Serena del Mar is a large-scale urban development located on the northern coast of Cartagena, Colombia. The project's master plan calls for residential, retail, commercial, hospitality, recreational, institutional, and educational facilities.  The 1000 hectare (2,472 acres) site is located 12 kilometers from Cartagena’s historic old city and 8 kilometers from Rafael Núñez International Airport.

It is led by the development firm Novus Civitas, which has brought together international urban planners, architects, and landscapers, including EDSA, Moshe Safdie, Wallace Roberts & Todd, Brandon Haw, and Robert Trent Jones II to work on the developments architecture, design, and master plan.

Construction of Phase I of the project began in March 2015.  One of the first projects currently under construction is the Centro Hospitalario Serena del Mar, a 409-bed international medical services university hospital, designed by Moshe Safdie and operated by Fundación Santa Fe De Bogota (a Johns Hopkins Medicine International Affiliate)

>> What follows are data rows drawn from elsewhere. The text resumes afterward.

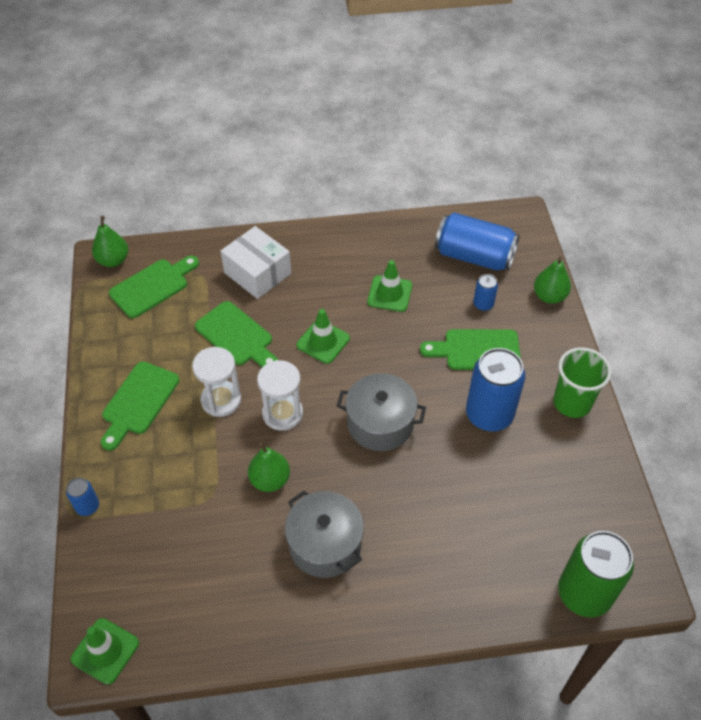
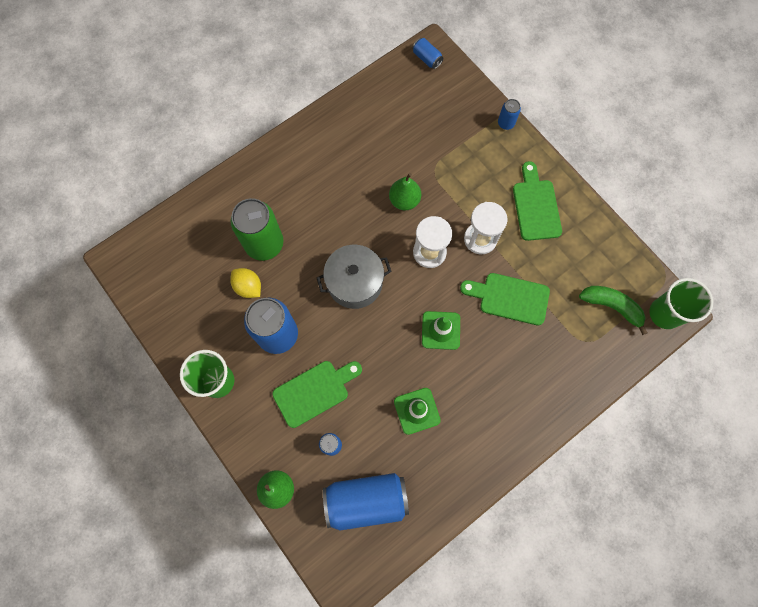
camera: 150 degrees right, 20 degrees up
green traffic cone [70,618,139,685] -> blue can [412,38,443,69]
green pear [92,216,128,267] -> green cup [649,278,713,329]
green cutting board [109,256,199,318] -> green banana [579,286,647,335]
white box [221,226,291,299] -> none
grey pot [285,491,364,578] -> none
green can [558,531,634,618] -> green can moved to [231,198,283,261]
none -> yellow lemon [230,268,261,298]

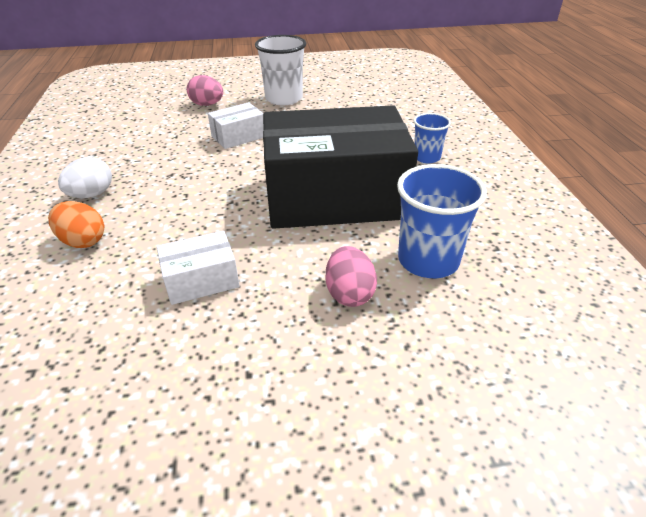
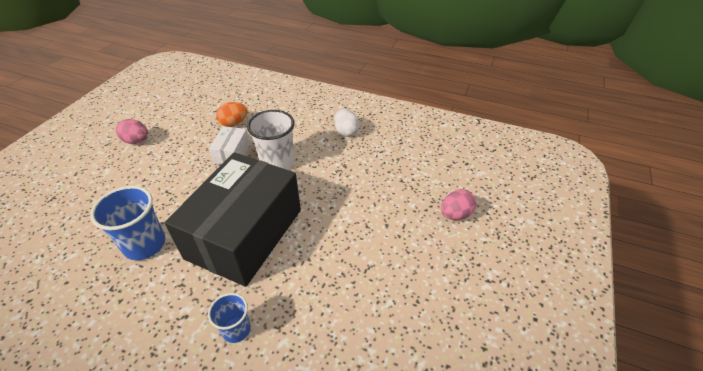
camera: 120 degrees right, 5 degrees up
orange egg [48,201,104,248] -> orange egg moved to [216,102,248,127]
white box [208,102,264,149] -> none
white cup [255,35,306,105] -> white cup moved to [247,110,295,170]
pink egg [326,246,377,307] -> pink egg moved to [116,119,148,144]

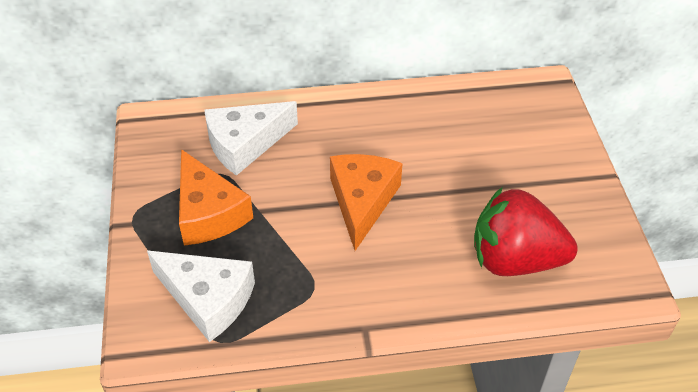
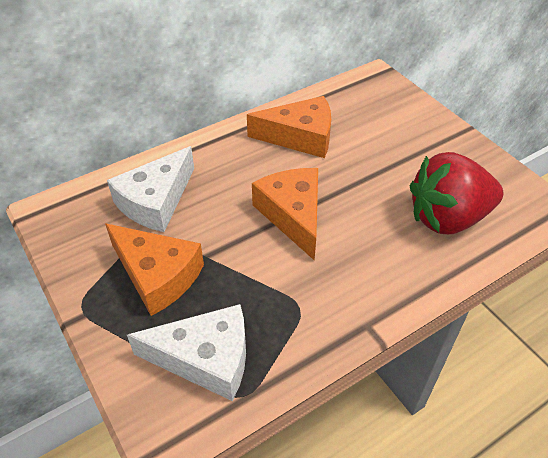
camera: 25 degrees left, 0 degrees up
none -> orange cheese [247,96,331,158]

Serena del Mar’s master plan contemplates over 20,000 housing units ranging from student housing to single-family homes and multi-family apartment complexes for members of different age groups and socioeconomic levels.
The first phase of these residential projects is currently being developed.

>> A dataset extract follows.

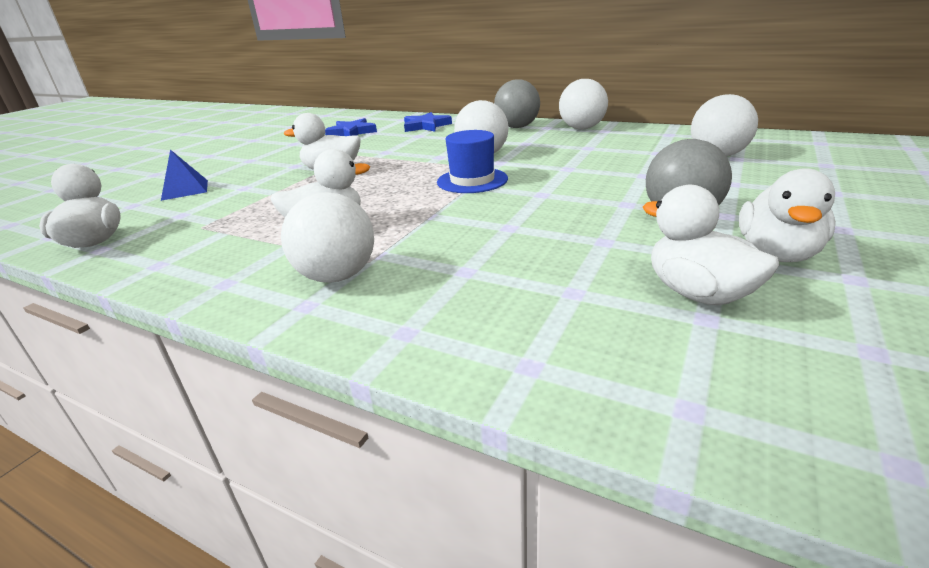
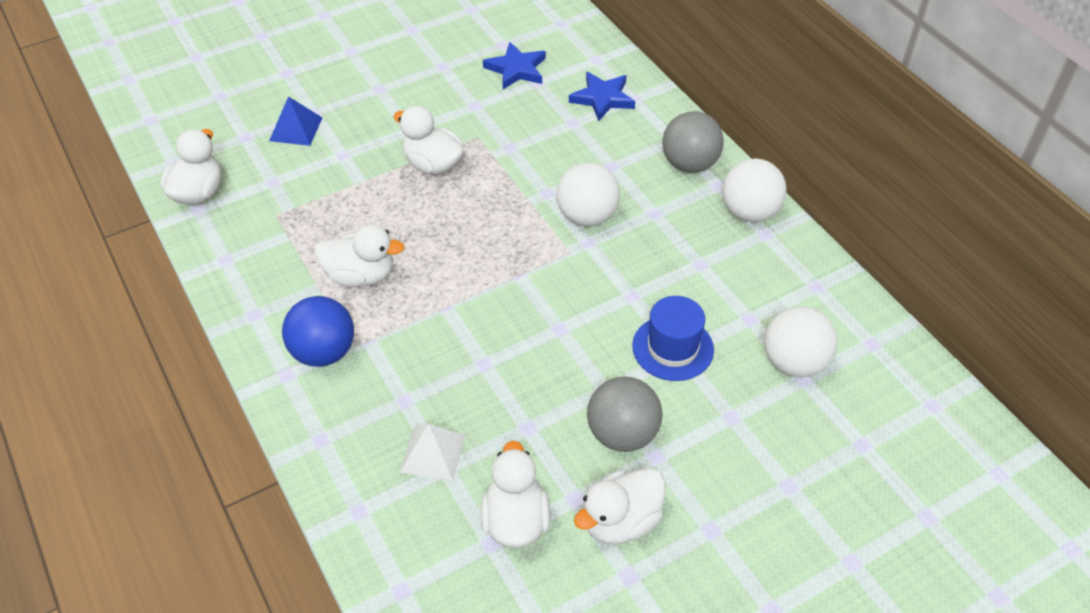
camera: 30 degrees right, 20 degrees up
white ball [281,192,374,283] -> blue ball [282,296,354,367]
blue hat [437,130,508,193] -> blue hat moved to [632,296,714,381]
none -> white pyramid [400,424,465,481]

Serena del Mar will also include an educational component. The Serena del Mar educational component will include a public school for approximately 800 students, as well Universidad de los Andes  first satellite campus, designed by Brandon Haw, which will open for classes in 2018.

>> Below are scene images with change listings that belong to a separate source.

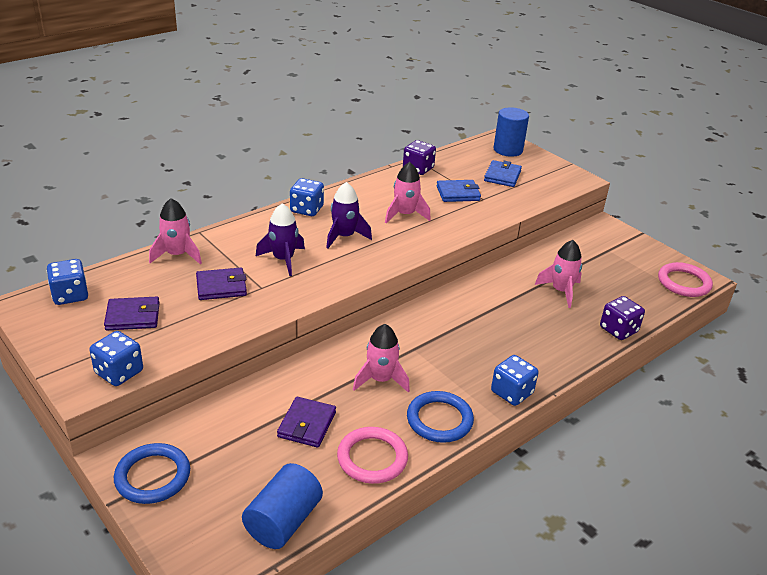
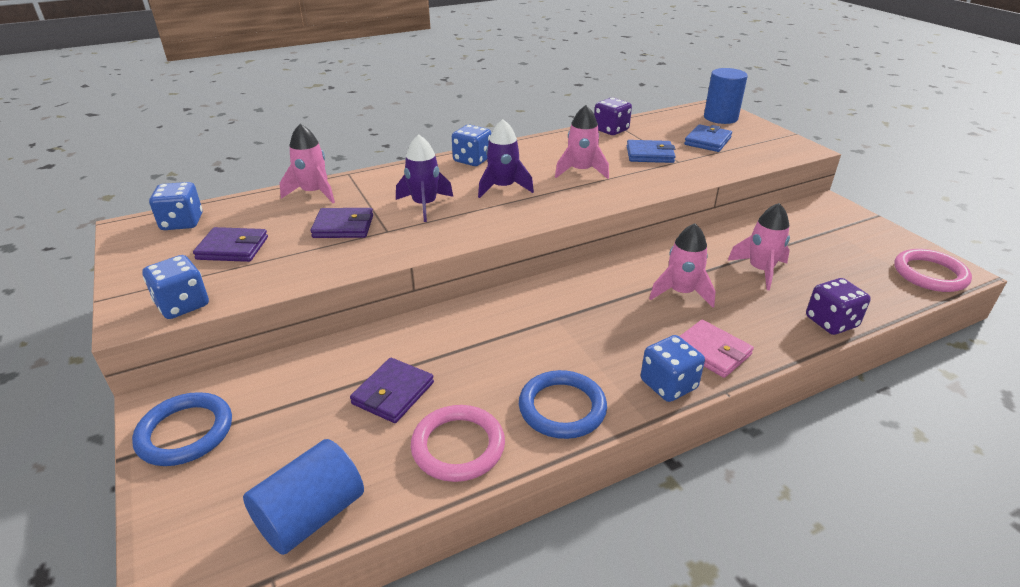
camera: 15 degrees right, 0 degrees up
pink rocket [353,324,410,393] -> pink rocket moved to [649,223,716,308]
none -> pink wallet [679,320,754,378]

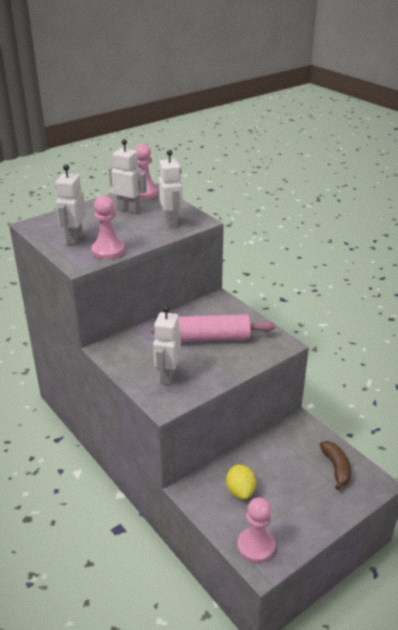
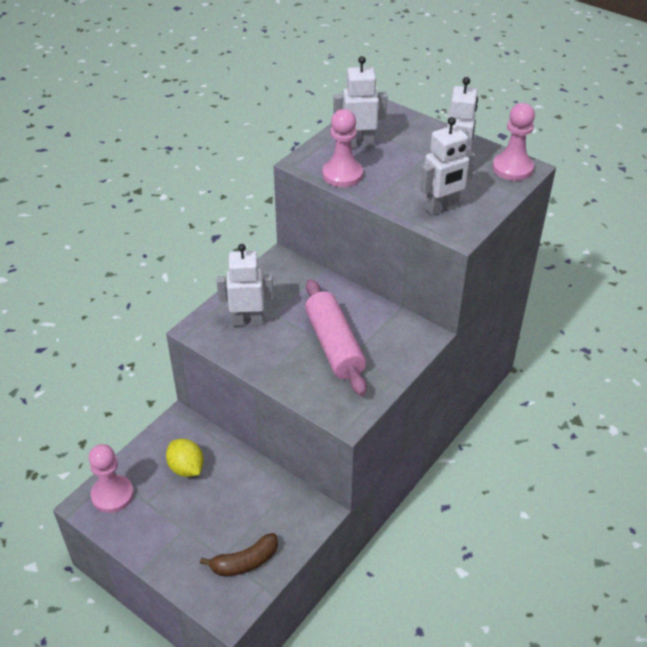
camera: 75 degrees right, 10 degrees up
yellow lemon [226,464,256,500] -> yellow lemon turned 75 degrees clockwise [166,439,204,477]

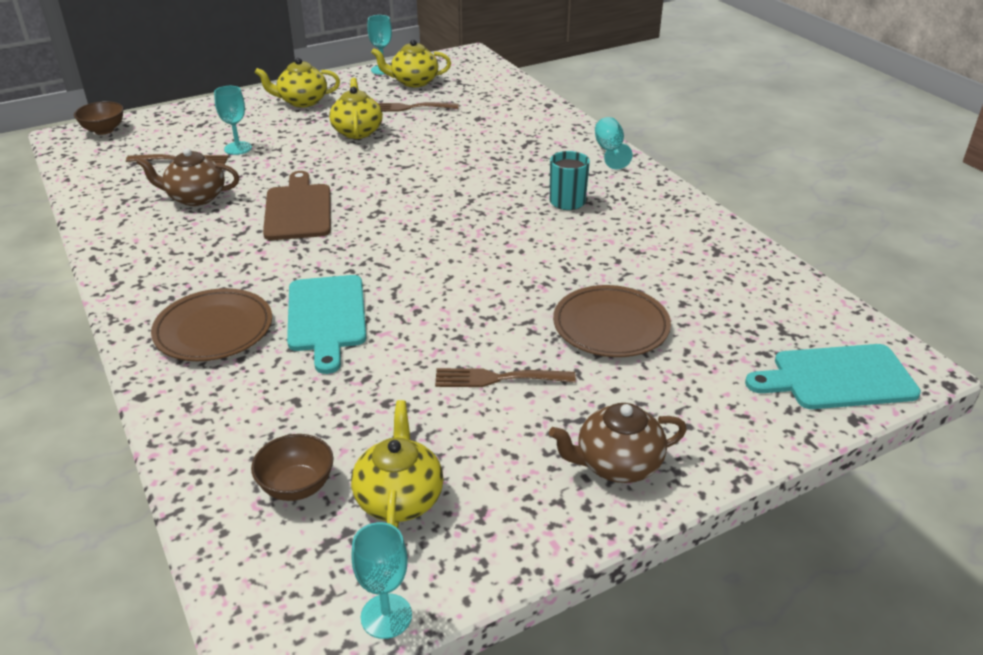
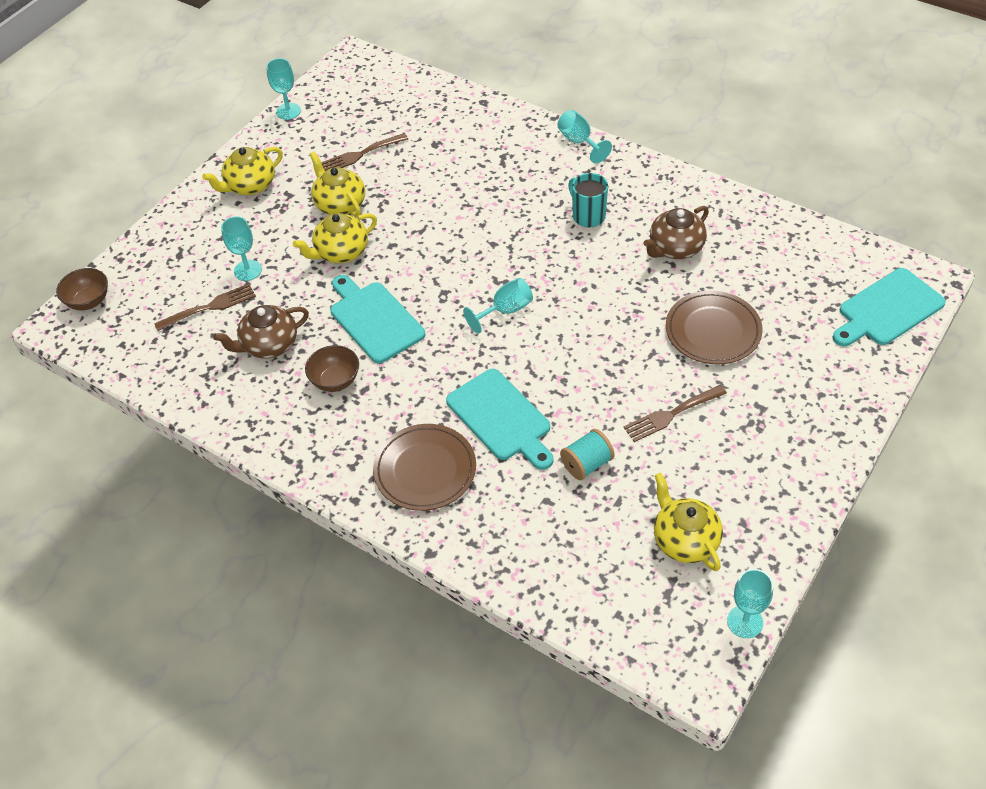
camera: 25 degrees left, 15 degrees up
brown bowl [251,434,333,501] -> brown bowl moved to [305,345,359,392]
brown cutting board [263,171,331,240] -> turquoise cutting board [330,275,425,363]
yellow teapot [371,39,451,87] -> yellow teapot moved to [293,213,377,263]
brown teapot [549,403,687,483] -> brown teapot moved to [643,206,709,259]
none -> turquoise goblet [463,278,533,334]
none -> turquoise spool [560,429,615,480]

The Fundación Serena del Mar serves as the development's social foundation and works with the surrounding communities to try and improve quality of life, social development, and the environment. The Fundación Serena del Mar has directly and positively impacted 87% of the surrounding community members through programs based on social development, environmental integration, and revenue generation. The foundation's programs include professional training workshops, educational programs, recreational activities, cultural meet ups, environmental and health conferences, and value formation.

In May 2018 the Universidad de Los Andes campus at Serena del Mar will begin classes. In 2019 the Centro Hospitalario Serena del Mar will begin operations.